Editor's Note: This was originally published for FANGORIA on November 15, 2002, and we're proud to share it as part of The Gingold Files.
The documentary Hell House is the kind of movie where the reviews can tell you as much about the critic as they do about the movie. The publicity and marketing materials cite one reviewer who praises the film’s even-handedness, and another who calls it “a real-life Waiting for Guffman.” When a movie deals with a subject as touchy as religion, a viewer always brings one’s own prejudices along, and I must admit I walked into Hell House thinking, “Isn’t it a bit hypocritical for a church group to use staged terrors to convey their messages, when these are the same type of people who rail against horror films?” Yet while George Ratliff’s film doesn’t shy away from the foibles and occasional contradictions of his subjects, his presentation doesn’t judge his real-life characters; their methods may seem extreme, but he doesn’t poke fun at their motivations.
Ratliff’s movie is arriving in New York at the tail end of its regional run, much like the equally spiritually informed but otherwise very different Omega Code; the supposition is apparently that Manhattan audiences will be the least receptive to films with religious themes. Here, the focus is on the Hell Houses that have been constructed each Halloween by a Dallas-area Pentacostal church since 1990, using the haunted-attraction venue as a vehicle for expounding on the wages of sin. This particular house gained notoriety when it staged a recreation of the Columbine High School massacre, which piqued Ratliff’s interest and led him to follow the 2000 edition from inception through presentation. Shooting on digital video, Ratliff has explored every aspect of the process, and along the way provides a revealing, non-judgmental look at the people behind it.
Centering on the Cassar family (one quibble: the participants aren’t identified by name on screen), Ratliff presents a group who are devoted to their cause and throw themselves into this vehicle with the fervor of regional horror fans creating a DIY movie. Only here, the ghoulish tableaux are devoted to sinners—drunk-driving crash victims, a girl who has an abortion, a “Gay Man With AIDS”—who are plagued by demons that will drag them to hell unless they accept God. These productions are big deals for both the people directly involved and the local high school students who vie for the many roles; we see scriptwriters arguing over the correct nomenclature for Magic: The Gathering, fresh-faced kids pouring their hearts into auditions for roles like “Suicide Girl” and “Abortion Girl” and construction crews assuring that performers playing souls trapped in hell will actually be safe under the house’s plexiglass floor.

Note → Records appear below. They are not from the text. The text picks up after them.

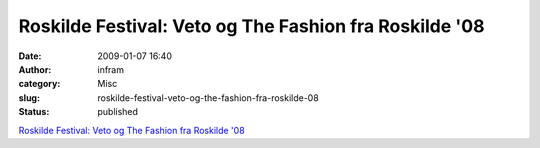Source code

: Roskilde Festival: Veto og The Fashion fra Roskilde '08
#######################################################
:date: 2009-01-07 16:40
:author: infram
:category: Misc
:slug: roskilde-festival-veto-og-the-fashion-fra-roskilde-08
:status: published

`Roskilde Festival: Veto og The Fashion fra Roskilde
'08 <http://www.roskilde-festival.dk/2009/forside/veto_og_the_fashion_fra_roskilde_08/>`__

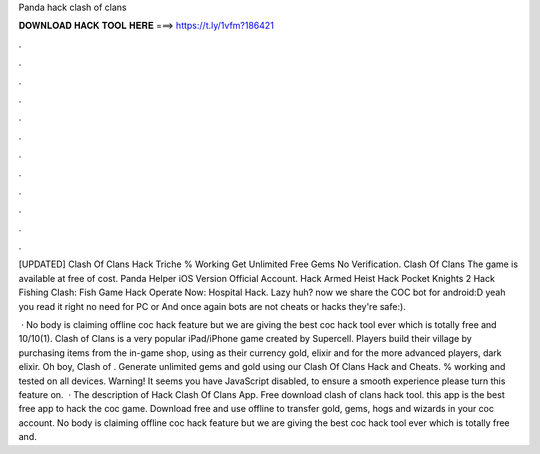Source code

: Panda hack clash of clans



𝐃𝐎𝐖𝐍𝐋𝐎𝐀𝐃 𝐇𝐀𝐂𝐊 𝐓𝐎𝐎𝐋 𝐇𝐄𝐑𝐄 ===> https://t.ly/1vfm?186421



.



.



.



.



.



.



.



.



.



.



.



.

[UPDATED] Clash Of Clans Hack Triche % Working Get Unlimited Free Gems No Verification. Clash Of Clans The game is available at free of cost. Panda Helper iOS Version Official Account. Hack Armed Heist Hack Pocket Knights 2 Hack Fishing Clash: Fish Game Hack Operate Now: Hospital Hack. Lazy huh? now we share the COC bot for android:D yeah you read it right no need for PC or And once again bots are not cheats or hacks they're safe:).

 · No body is claiming offline coc hack feature but we are giving the best coc hack tool ever which is totally free and 10/10(1). Clash of Clans is a very popular iPad/iPhone game created by Supercell. Players build their village by purchasing items from the in-game shop, using as their currency gold, elixir and for the more advanced players, dark elixir. Oh boy, Clash of . Generate unlimited gems and gold using our Clash Of Clans Hack and Cheats. % working and tested on all devices. Warning! It seems you have JavaScript disabled, to ensure a smooth experience please turn this feature on.  · The description of Hack Clash Of Clans App. Free download clash of clans hack tool. this app is the best free app to hack the coc game. Download free and use offline to transfer gold, gems, hogs and wizards in your coc account. No body is claiming offline coc hack feature but we are giving the best coc hack tool ever which is totally free and.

It would be easy to view their activities as laughable expressions of religious hysteria—except that Ratliff allows us to get to know the people behind them, who we see as decent folks motivated by spiritual convictions that have a genuine place in their lives. They’re not crazed zealots, just serious about the messages they’re attempting to convey. At the same time, Ratliff doesn’t shy away from the fact that the teen performers are in it at least partially for the fun, and their enthusiasm feels real. Sure, the auditions seem over-the-top—but no doubt the tryouts for some school plays (and, heck, some low-budget horror films) aren’t any more exaggerated.
Occasional contradictions inevitably come to light, which Ratliff chooses to simply present at face value rather than comment on. One key participant, for example, spends some of his spare time as an amateur wrestler, bashing and getting bashed for small but vocal audiences (“giving the people what they want,” he describes it) before returning to his church pursuits. The movie is at its most interesting, however, when it shows us how working in the Hell House is both informed by and serves as catharsis for the people involved. One girl, a sexual-assault victim, describes how performing at the House helped her come to terms with the traumatic incident. And one of the movie’s most moving—and slightly chilling—moments comes when a father of several children, who we learn was abandoned by his wife for an Internet romance, watches a setpiece involving a broken family that he helped stage.
Ratliff’s open-minded approach, of course, leaves it up to viewers to decide how to take all this, and certainly some may find the Hell House group’s activities ridiculous, misguided, perhaps even dangerous. But one of his achievements is to not only appeal to but encourage an open mind. Late in the movie, a group of teens angry and offended by what they’ve seen in the House confront one of its creators, all f-words and raised middle fingers. A lesser documentarian might have shown only the most volatile part of the confrontation, but Ratliff lets the whole scene play out as the churchman calmly explains his side of things. He points out that the scenarios are all about people being given a choice, and the teens leave in a more subdued state; they haven’t been converted, but they have been given something to think about. The movie works the same way.